Deux des nominations les plus importantes sont celles de Gayton McKenzie, chef de l’Alliance patriotique, en tant que ministre des Sports, des Arts et de la Culture, et de Pieter Groenewald, chef du Front de la liberté, pour superviser les Services correctionnels.

Avec autant de parties impliquées dans la gouvernance, a déclaré l’analyste politique indépendant Ntsikelelo Breakfast, il y a des chances pour qu’il y ait de la « confusion », a-t-il souligné à Epoch Times.

« D’où proviennent les politiques ? Viennent-elles des partis politiques ? Viennent-elles des fonctionnaires ? Chaque parti politique organise normalement des conférences au cours desquelles il adopte des politiques. Que faire alors ? Du copier-coller de politiques ? »

« Les choses vont être très intéressantes et j’espère que ce nouveau gouvernement parviendra à faire avancer les choses au milieu de tous les marchandages et compromis qui devront être faits », a-t-il ajouté.

M. Ramaphosa a également créé un ministère de la Réforme agraire contrôlé par le Congrès panafricain de gauche, qui souhaite exproprier des propriétaires de leurs terres sans compensation, ce que l’AD dit combattre.

Relations extérieures

Au sein du nouveau gouvernement, l’ANC conserve le contrôle de la politique étrangère, l’AD s’opposant farouchement à ses relations étroites avec la Chine, l’Iran et la Russie.

Avant les élections, l’une des principales promesses de l’AD était de « mettre fin aux relations avec les régimes autocratiques » et de rapprocher l’Afrique du Sud de l’Occident.

Cela serait « pragmatique », a déclaré M. Steenhuisen, étant donné que le Royaume-Uni, l’Union européenne et les États-Unis sont les principaux partenaires commerciaux de l’Afrique du Sud et que les valeurs politiques démocratiques de l’Afrique du Sud, dont la liberté d’expression, sont en « opposition directe » avec ce qui se passe en Chine, en Russie et en Iran.

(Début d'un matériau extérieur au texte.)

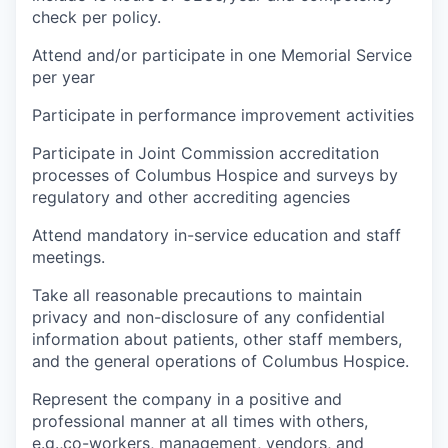
check per policy.
Attend and/or participate in one Memorial Service
per year
Participate in performance improvement activities
Participate in Joint Commission accreditation
processes of Columbus Hospice and surveys by
regulatory and other accrediting agencies
Attend mandatory in-service education and staff
meetings.
Take all reasonable precautions to maintain
privacy and non-disclosure of any confidential
information about patients, other staff members,
and the general operations of Columbus Hospice.
Represent the company in a positive and
professional manner at all times with others,
e.g.,co-workers, management, vendors, and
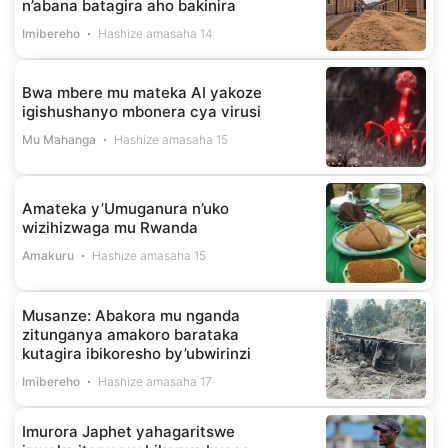
n’abana batagira aho bakinira
Imibereho
Hashize amasaha 14
Bwa mbere mu mateka AI yakoze
igishushanyo mbonera cya virusi
Mu Mahanga
Hashize amasaha 15
Amateka y’Umuganura n’uko
wizihizwaga mu Rwanda
Amakuru
Hashize amasaha 15
Musanze: Abakora mu nganda
zitunganya amakoro barataka
kutagira ibikoresho by’ubwirinzi
Imibereho
Hashize amasaha 17
Imurora Japhet yahagaritswe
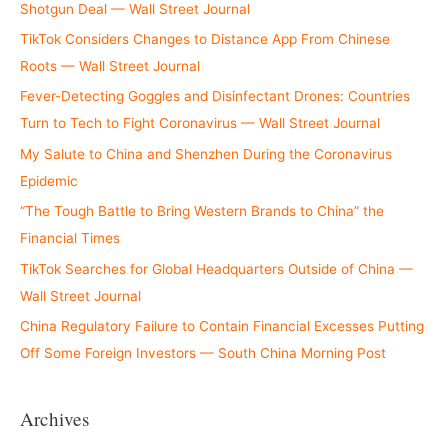
Shotgun Deal — Wall Street Journal
TikTok Considers Changes to Distance App From Chinese
Roots — Wall Street Journal
Fever-Detecting Goggles and Disinfectant Drones: Countries
Turn to Tech to Fight Coronavirus — Wall Street Journal
My Salute to China and Shenzhen During the Coronavirus
Epidemic
“The Tough Battle to Bring Western Brands to China” the
Financial Times
TikTok Searches for Global Headquarters Outside of China —
Wall Street Journal
China Regulatory Failure to Contain Financial Excesses Putting
Off Some Foreign Investors — South China Morning Post
Archives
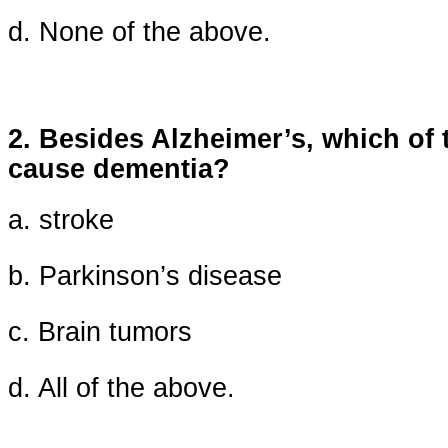
d. None of the above.
2. Besides Alzheimer’s, which of 
cause dementia?
a. stroke
b. Parkinson’s disease
c. Brain tumors
d. All of the above.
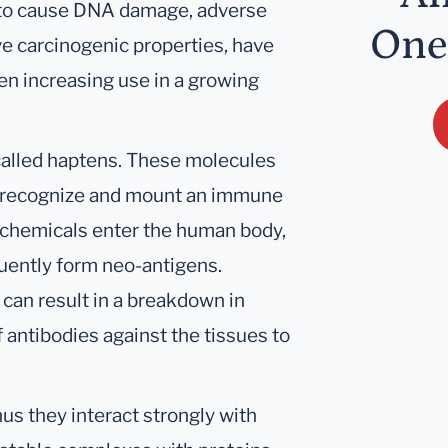
n to cause DNA damage, adverse
One
ve carcinogenic properties, have
en increasing use in a growing
 called haptens. These molecules
o recognize and mount an immune
chemicals enter the human body,
quently form neo-antigens.
can result in a breakdown in
antibodies against the tissues to
hus they interact strongly with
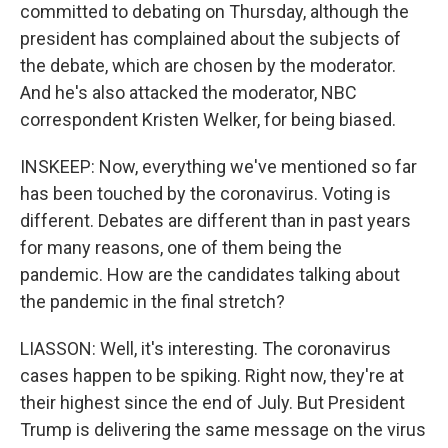
committed to debating on Thursday, although the
president has complained about the subjects of
the debate, which are chosen by the moderator.
And he's also attacked the moderator, NBC
correspondent Kristen Welker, for being biased.
INSKEEP: Now, everything we've mentioned so far
has been touched by the coronavirus. Voting is
different. Debates are different than in past years
for many reasons, one of them being the
pandemic. How are the candidates talking about
the pandemic in the final stretch?
LIASSON: Well, it's interesting. The coronavirus
cases happen to be spiking. Right now, they're at
their highest since the end of July. But President
Trump is delivering the same message on the virus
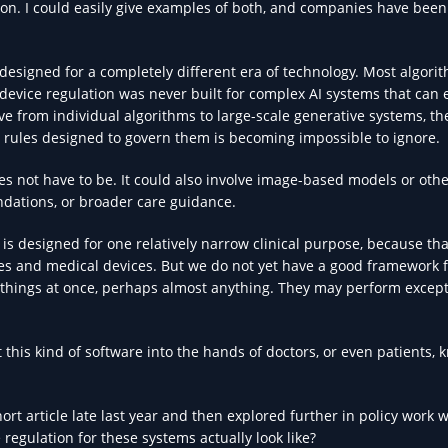
ion. I could easily give examples of both, and companies have been
 designed for a completely different era of technology. Most algori
 device regulation was never built for complex AI systems that can 
e from individual algorithms to large-scale generative systems, th
 rules designed to govern them is becoming impossible to ignore.
es not have to be. It could also involve image-based models or othe
dations, or broader care guidance.
s designed for one relatively narrow clinical purpose, because tha
es and medical devices. But we do not yet have a good framework 
things at once, perhaps almost anything. They may perform except
his kind of software into the hands of doctors, or even patients, 
hort article late last year and then explored further in policy work w
regulation for these systems actually look like?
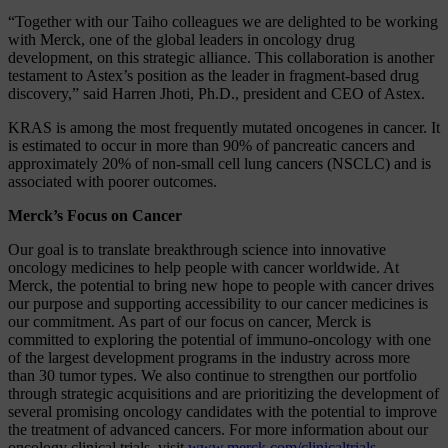
“Together with our Taiho colleagues we are delighted to be working
with Merck, one of the global leaders in oncology drug
development, on this strategic alliance. This collaboration is another
testament to Astex’s position as the leader in fragment-based drug
discovery,” said Harren Jhoti, Ph.D., president and CEO of Astex.
KRAS is among the most frequently mutated oncogenes in cancer. It
is estimated to occur in more than 90% of pancreatic cancers and
approximately 20% of non-small cell lung cancers (NSCLC) and is
associated with poorer outcomes.
Merck’s Focus on Cancer
Our goal is to translate breakthrough science into innovative
oncology medicines to help people with cancer worldwide. At
Merck, the potential to bring new hope to people with cancer drives
our purpose and supporting accessibility to our cancer medicines is
our commitment. As part of our focus on cancer, Merck is
committed to exploring the potential of immuno-oncology with one
of the largest development programs in the industry across more
than 30 tumor types. We also continue to strengthen our portfolio
through strategic acquisitions and are prioritizing the development of
several promising oncology candidates with the potential to improve
the treatment of advanced cancers. For more information about our
oncology clinical trials, visit
www.merck.com/clinicaltrials
.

« Ces pays sont essentiellement dirigés par des autocrates et des régimes qui ne survivent que parce qu’ils suppriment brutalement toute opposition », a déclaré le chef de l’AD.

« Ce n’est pas parce que nous sommes au gouvernement que nous allons nous taire au sujet des relations de notre pays avec la Chine et la Russie. »

« Nous sommes également très conscients du fait que nos amis américains ne sont pas très heureux de notre proximité avec la Chine, la Russie et le Hamas. »

« En 2023, les hauts fonctionnaires de l’AD ont passé de nombreux mois à Washington, où ils se sont entretenus avec des membres du Congrès américain et d’autres personnalités politiques américaines de premier plan. »

La semaine dernière, la Chambre des représentants des États-Unis a adopté une loi qui exigerait de l’administration Biden qu’elle procède à un réexamen complet des relations entre les États-Unis et l’Afrique du Sud.

Les membres du Congrès, qu’ils soient républicains ou démocrates, s’inquiètent des liens militaires et sécuritaires croissants de l’Afrique du Sud avec des pays que les États-Unis considèrent comme leurs ennemis géopolitiques.